Et ce pour les deux magasins.

Que faire?

Cordialement,

P.


----------



## chris2935 (2 Décembre 2012)

Salut,
il y a un nouvel apple store à Val d'Europe (centre commercial) à Serris (77) près de disney. Pas si loin de Paris en voiture. Là-bas les rendez-vous sont possibles, j'ai testé la semaine dernière.


----------



## Paroxysme (2 Décembre 2012)

Ca fait un peu loin pour moi qui suis sur Paris et qui ne dispose pas de voiture.
Pensez vous qu'il est possible d'aller au Carroussel sans rendez vous? Et quelle serait le jour/heure à privilégier?

P.


----------



## chris2935 (2 Décembre 2012)

Désolé mais je n'en ai aucune idée pour celui du Louvre... J'y ai acheté mon MBP, mais plus facile d'acheter là-bas que d'avoir un RDV visiblement 
Il y a le RER A qui va jusqu'à Val d'Europe sinon...


----------



## Anonyme (2 Décembre 2012)

Ou attend un peu: les rendez vous se libèrent vite, il faut regarder tous les jours


----------



## edd72 (2 Décembre 2012)

Paroxysme a dit:


> Je n'arrive pas à prendre rendez-vous au genius bar sur Paris, autant à Opéra qu'au Carroussel, puis-je m'y présenter sans rendez-vous?

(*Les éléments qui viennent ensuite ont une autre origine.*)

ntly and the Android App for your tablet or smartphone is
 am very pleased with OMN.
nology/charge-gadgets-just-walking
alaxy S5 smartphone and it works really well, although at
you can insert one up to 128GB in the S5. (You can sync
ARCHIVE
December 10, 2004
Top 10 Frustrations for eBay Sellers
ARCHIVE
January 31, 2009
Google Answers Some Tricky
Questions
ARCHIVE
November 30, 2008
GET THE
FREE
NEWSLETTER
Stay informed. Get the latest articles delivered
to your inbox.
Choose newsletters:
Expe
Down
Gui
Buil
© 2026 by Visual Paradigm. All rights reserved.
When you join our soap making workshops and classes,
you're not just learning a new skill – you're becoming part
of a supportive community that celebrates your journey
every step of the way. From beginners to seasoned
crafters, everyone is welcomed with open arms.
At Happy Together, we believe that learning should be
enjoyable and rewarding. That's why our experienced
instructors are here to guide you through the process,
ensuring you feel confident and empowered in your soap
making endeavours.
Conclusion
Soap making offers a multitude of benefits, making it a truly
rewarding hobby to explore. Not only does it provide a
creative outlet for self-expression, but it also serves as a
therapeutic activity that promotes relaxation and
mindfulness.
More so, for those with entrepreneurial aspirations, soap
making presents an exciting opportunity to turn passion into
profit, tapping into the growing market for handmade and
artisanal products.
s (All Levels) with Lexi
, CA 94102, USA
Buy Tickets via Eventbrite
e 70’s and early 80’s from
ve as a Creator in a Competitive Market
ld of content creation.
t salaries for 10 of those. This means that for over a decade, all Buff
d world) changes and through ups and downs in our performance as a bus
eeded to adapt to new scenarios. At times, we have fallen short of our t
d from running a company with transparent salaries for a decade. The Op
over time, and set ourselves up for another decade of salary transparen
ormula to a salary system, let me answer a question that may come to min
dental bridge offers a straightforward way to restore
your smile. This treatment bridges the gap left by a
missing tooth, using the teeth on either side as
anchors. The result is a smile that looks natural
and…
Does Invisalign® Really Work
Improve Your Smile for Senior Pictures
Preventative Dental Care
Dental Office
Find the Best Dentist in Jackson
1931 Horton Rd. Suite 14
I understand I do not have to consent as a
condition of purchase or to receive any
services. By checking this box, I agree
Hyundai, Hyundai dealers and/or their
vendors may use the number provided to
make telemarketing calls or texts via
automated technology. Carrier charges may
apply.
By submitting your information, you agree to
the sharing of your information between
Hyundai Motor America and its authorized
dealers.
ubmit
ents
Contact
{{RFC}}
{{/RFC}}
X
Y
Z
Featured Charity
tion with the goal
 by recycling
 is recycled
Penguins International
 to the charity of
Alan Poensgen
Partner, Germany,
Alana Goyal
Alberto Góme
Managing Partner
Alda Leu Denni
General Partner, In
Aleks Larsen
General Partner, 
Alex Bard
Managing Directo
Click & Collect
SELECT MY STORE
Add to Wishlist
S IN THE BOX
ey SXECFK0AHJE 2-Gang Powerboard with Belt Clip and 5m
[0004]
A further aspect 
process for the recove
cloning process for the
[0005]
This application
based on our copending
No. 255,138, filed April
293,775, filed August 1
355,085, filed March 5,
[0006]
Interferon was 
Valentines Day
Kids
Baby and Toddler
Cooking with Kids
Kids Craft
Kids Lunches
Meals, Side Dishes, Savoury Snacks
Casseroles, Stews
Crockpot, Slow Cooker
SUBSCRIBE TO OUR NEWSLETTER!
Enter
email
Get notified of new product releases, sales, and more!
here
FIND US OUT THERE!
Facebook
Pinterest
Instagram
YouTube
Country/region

Si ça t'amuse mais dans ce cas, sur place, ils vont juste te caler un rendez-vous pour une prochaine fois (selon le même agenda que celui dispo sur le site).


----------



## Paroxysme (4 Décembre 2012)

Bah sur le site c'est marqué qu'aucun créneau n'est disponible donc bon..


----------



## maxime.renard (6 Décembre 2012)

Ils sont overbookés, le support téléphonique Applecare me l'a confirmé avant-hier... C'est même pas la peine d'essayer jusqu'à a fin des fêtes. Essaie dans un centre agréé ! 

Bon courage


----------